_Task description_. Copy each line of the entries beneath that contains the word "font".

_Provided information_.

┌────────

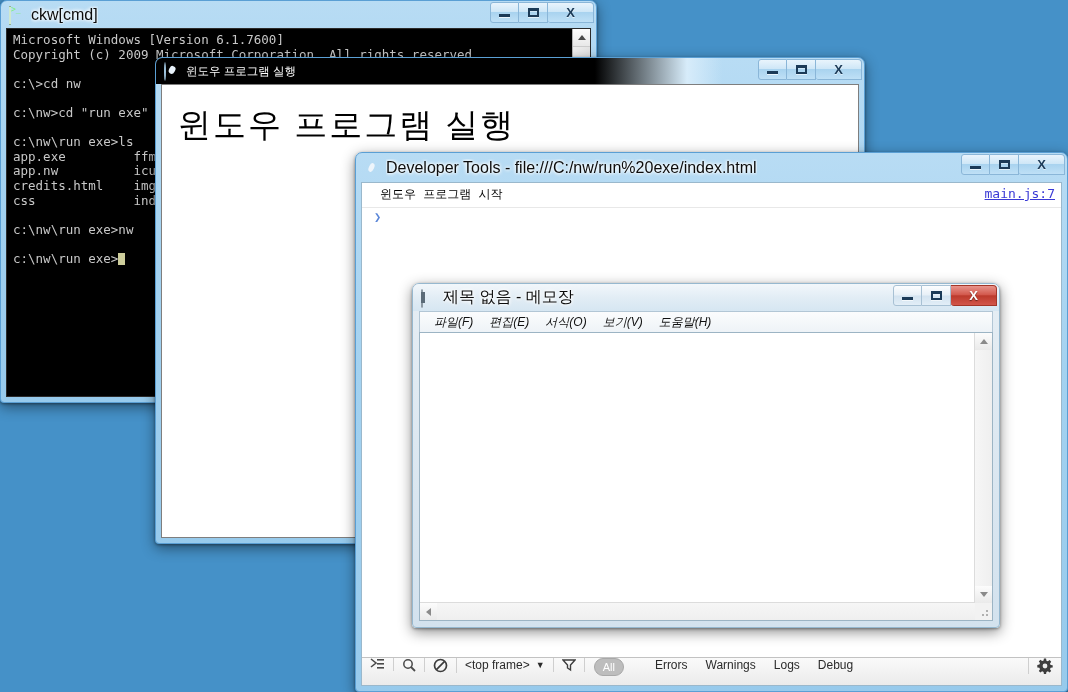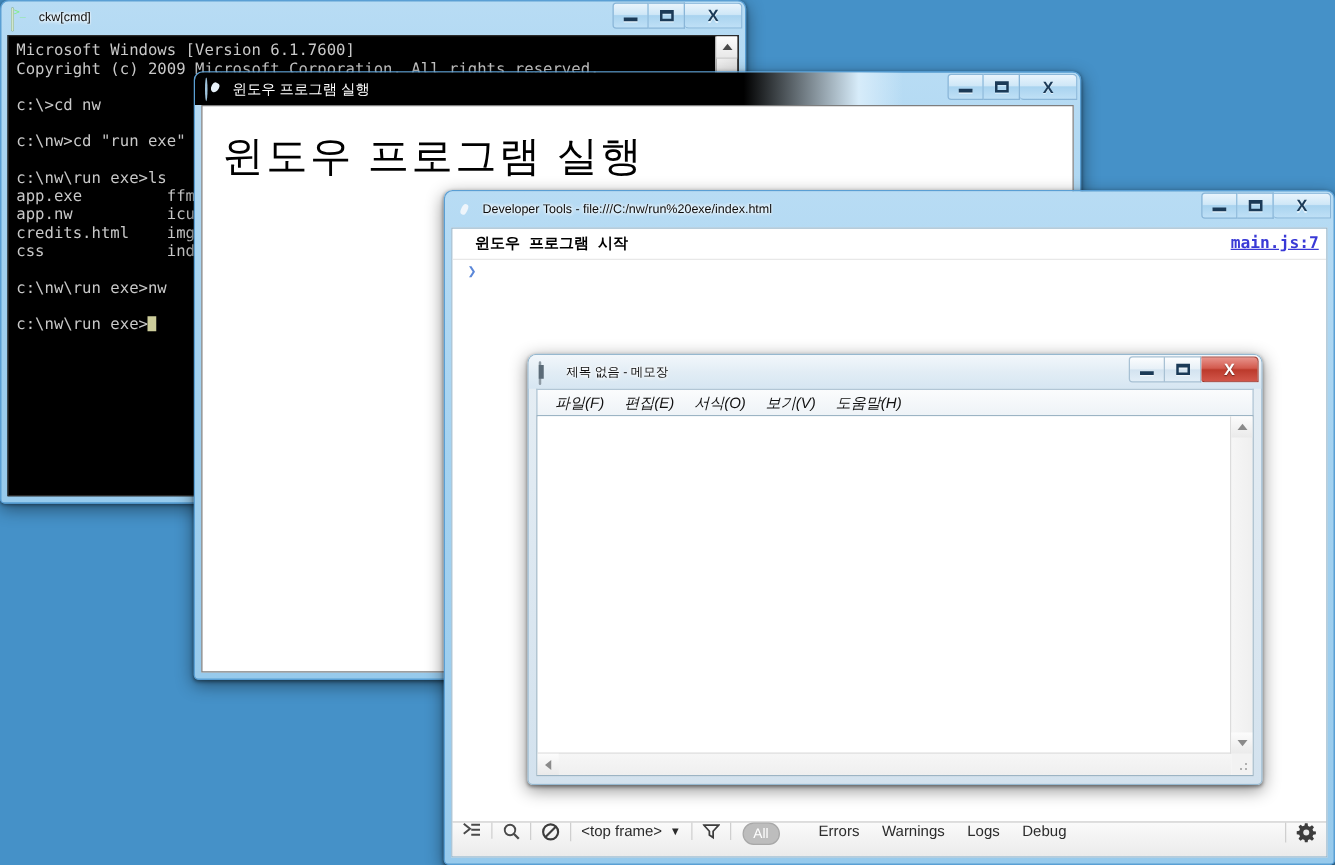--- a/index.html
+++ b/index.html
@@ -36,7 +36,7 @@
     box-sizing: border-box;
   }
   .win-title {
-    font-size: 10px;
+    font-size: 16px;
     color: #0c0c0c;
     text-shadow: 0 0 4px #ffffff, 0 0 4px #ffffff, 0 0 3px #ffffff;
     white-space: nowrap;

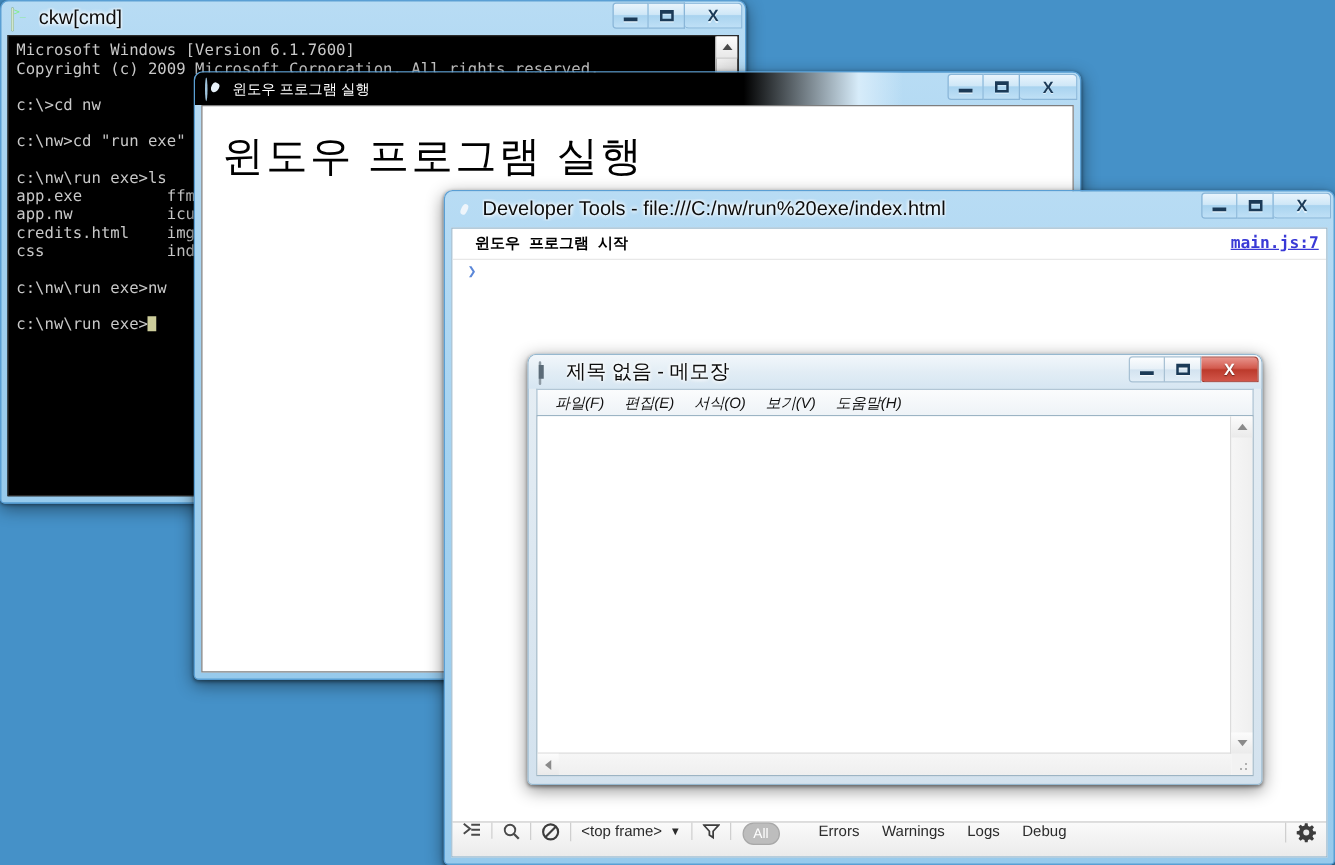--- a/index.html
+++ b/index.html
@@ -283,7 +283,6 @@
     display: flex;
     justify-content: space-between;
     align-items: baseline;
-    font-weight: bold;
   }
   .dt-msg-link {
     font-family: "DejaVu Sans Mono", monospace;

└────────

_Solution to this exercise_.
-    font-size: 10px;
+    font-size: 16px;
-    font-weight: bold;
     font-family: "DejaVu Sans Mono", monospace;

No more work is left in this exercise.